- _Questions on the material_
(a) Summarize the text titled "Our Present Crisis" in two sentences.
(b) Answer these questions about the text titled "Our Present Crisis":
(i) What date appears at the top?
(ii) Which verses are quoted before the main paragraph?
(iii) What did amendment 14-f transform?

- _Source text_
============================================================

Thursday, March 19, 2015

Our Present Crisis



Now there are different gifts, but the same Spirit. And there are different ministries, but the same Lord.  And there are different results, but the same God who produces all of them in everyone. To each person the manifestation of the Spirit is given for the benefit of all.  I Cor. 12:4-7
                As the days have passed since the momentous passage of amendment 14-f, which transformed the PC(USA)’s definition of marriage, I have read and witnessed signs of our continued sickness, and have seen more than a few diagnoses for what ails us.  One thing that is distressingly common about these diagnoses is that they demonstrate our cultural blindness to what was once widely acknowleged, but today is lost: the common good, or “the benefit of all.”

============================================================

- _Extracted page text data_

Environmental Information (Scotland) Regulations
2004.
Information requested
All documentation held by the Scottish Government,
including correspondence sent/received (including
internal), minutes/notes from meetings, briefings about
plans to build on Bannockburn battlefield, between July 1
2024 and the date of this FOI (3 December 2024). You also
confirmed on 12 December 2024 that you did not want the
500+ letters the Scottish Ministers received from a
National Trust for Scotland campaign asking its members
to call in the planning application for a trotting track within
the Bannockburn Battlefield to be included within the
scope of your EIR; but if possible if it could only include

============================================================

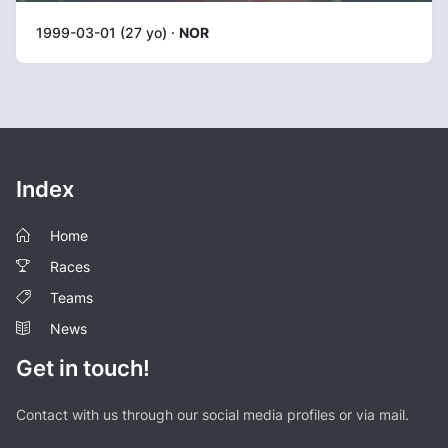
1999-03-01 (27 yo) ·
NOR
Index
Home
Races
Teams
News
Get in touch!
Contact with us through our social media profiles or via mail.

============================================================

- _Answers below_
(a) The text opens with 1 Corinthians 12:4-7, which says there are different gifts, ministries, and results but the same Spirit, Lord, and God, and that the manifestation of the Spirit is given to each person for the benefit of all. The writer says that since amendment 14-f changed the PC(USA)'s definition of marriage, there have been signs of continued sickness and many diagnoses of it, and these diagnoses commonly show a cultural blindness to the common good, which was once widely acknowledged but is now lost.

(b)
(i) Thursday, March 19, 2015
(ii) I Cor. 12:4-7
(iii) The PC(USA)'s definition of marriage